You need something to sit on while taking off those muddy boots. If it’s built-in and hinged for inside storage (think soccer balls, ice skates), so much the better. But a less-expensive option is to gussy up an old blanket chest or old camp trunk with fresh paint. Find one on eBay or in a thrift store or flea market and you’re good to go.
Related: 4 Neat and Tidy DIY Storage Ideas
#6 Key Rack
Make it an ironclad family habit: When you come in, hang keys immediately on a dedicated key rack on the wall just inside the door. Various options are available made of different materials starting at $12. DIYing one with the kids makes it fun.
#7 Coat Hooks and Shelves
Be as generous with coat hooks as wall space allows, but don’t let things get out of hand. Stash anything not currently in season or in use in the nearest closet. If you need more entryway storage space for hats, bike helmets, and items only the grown-ups need access to, add a shelf. A continuous shelf running around the room just a foot or two short of the ceiling makes use of vertical space and keeps less frequently used items out of the way.
#8 Umbrella Stand
Another must: a spot for umbrellas in a corner near the door. Buy a pretty one or repurpose a tall wire wastebasket.
#9 Table or Console
If you have room, go for a narrow table or console for library books that need returning, outgoing mail, a lamp. Many are available online for around $100 or find a spruce-up at a flea market or thrift store.
#10 Lockers or Cubbies
Really squeezed for space? You can still give each kid their own little cubby for books, homework, gym gear. Cubbies are available at all price points.

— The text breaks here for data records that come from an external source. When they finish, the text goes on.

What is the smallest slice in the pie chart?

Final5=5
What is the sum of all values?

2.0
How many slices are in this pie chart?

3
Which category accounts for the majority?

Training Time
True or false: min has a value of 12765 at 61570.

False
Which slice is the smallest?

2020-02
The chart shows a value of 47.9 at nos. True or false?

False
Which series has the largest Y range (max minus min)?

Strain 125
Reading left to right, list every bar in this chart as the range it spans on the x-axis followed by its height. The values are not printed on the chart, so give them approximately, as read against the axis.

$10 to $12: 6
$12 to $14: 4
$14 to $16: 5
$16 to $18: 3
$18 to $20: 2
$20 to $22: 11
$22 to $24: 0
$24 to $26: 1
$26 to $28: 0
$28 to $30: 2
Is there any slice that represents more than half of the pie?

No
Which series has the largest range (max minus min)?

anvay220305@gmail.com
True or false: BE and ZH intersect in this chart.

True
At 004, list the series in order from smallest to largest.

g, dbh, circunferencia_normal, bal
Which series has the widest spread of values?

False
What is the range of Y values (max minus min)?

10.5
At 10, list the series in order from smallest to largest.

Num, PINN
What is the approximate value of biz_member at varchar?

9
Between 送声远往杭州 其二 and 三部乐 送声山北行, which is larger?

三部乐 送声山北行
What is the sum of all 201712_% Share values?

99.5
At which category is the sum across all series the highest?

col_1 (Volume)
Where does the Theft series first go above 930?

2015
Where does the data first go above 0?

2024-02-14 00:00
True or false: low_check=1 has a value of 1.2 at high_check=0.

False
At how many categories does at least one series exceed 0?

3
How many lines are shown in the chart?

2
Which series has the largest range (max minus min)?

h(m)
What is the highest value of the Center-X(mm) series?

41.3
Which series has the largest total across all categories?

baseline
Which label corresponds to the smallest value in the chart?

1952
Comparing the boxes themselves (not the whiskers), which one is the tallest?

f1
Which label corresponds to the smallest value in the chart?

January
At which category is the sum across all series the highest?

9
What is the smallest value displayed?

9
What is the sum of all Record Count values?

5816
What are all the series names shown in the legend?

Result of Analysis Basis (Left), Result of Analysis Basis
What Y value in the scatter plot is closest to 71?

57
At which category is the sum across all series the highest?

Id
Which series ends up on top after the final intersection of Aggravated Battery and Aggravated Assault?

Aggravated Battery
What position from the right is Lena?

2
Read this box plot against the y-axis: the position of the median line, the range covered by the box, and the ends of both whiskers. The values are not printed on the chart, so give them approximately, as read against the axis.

A wall mirror for last-minute hair check and tie-straightening is vital. Bonus: It reflects additional light into the room.
#12 Good Lighting
The all-important entry area needs ample illumination. Did you know that outdoor lanterns tend to be much less expensive? Nowhere is it written you can’t use one indoors. Styles vary from rustic to traditional to Arts and Crafts, and prices range by style and material.
Foyer Decorating Ideas on a Budget
Whether you're looking for modern entryway ideas to upgrade your foyer or it's just time to amp up a forgotten space, these simple, budget-friendly tips can help you achieve it.